Electrek noted that imports currently account for about 90 percent of the U.S. PV panel market, and as a result have been severely dragged down by supply chain issues in recent years.
In an effort to transition to local manufacturing, the U.S. Department of Commerce has previously reviewed whether Southeast Asian PV manufacturers are using Chinese-made components that would be charged high tariffs.
On the other hand, the group represented by Senator Joe Manchin (D-WV) is strongly opposing the expansion of incentives for the PV energy industry.
In early June, Biden authorized the Defense Production Act to stimulate the U.S.-based solar industry. Also to avoid putting the industry in a bind during the DOC investigation, the administration announced a two-year moratorium on tariffs on photovoltaic panels from Southeast Asia.
As for the use of the $56 million in incentive funds, there are two main areas.
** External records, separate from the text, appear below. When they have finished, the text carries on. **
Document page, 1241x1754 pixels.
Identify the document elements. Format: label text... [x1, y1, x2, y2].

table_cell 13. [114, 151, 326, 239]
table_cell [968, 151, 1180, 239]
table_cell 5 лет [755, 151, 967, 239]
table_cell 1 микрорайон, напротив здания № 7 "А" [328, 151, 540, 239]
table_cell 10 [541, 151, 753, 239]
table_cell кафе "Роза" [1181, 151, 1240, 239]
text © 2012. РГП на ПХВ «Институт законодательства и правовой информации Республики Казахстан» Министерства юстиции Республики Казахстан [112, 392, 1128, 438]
First, $29 million will be allocated for PV R&D funding in the fiscal year 2022 to support projects that enhance the reuse and recycling of solar technologies.
In addition, this funding will support research and development for PV modular design projects that reduce manufacturing costs and facilitate manufacturing projects for calcium titanium ore-based PV cells.
Second, another $27 million will be used for a PV manufacturing incubator program in fiscal 2022 to expand private investment and drive the commercialization of new solar technologies.
This includes increasing the production of cadmium telluride-based solar panels to bypass the Chinese PV industry’s more dominant PV-grade polysilicon route.
Garrett Nilsen, acting director of the U.S. Department of Energy’s Office of Solar Energy Technologies, said in an interview with Reuters.
We need to take the necessary steps to ensure that we are as self-sufficient as possible. This is not only to achieve the goal of decarbonization but also to ensure that we can stay as far away from potential global trade disruptions as possible.
Finally, the Biden administration also approved the 125-mile (200-kilometer) 10 West Link transmission line from Tonopah, Arizona, to Blythe, California, to support the development of solar projects in the U.S. Southwest.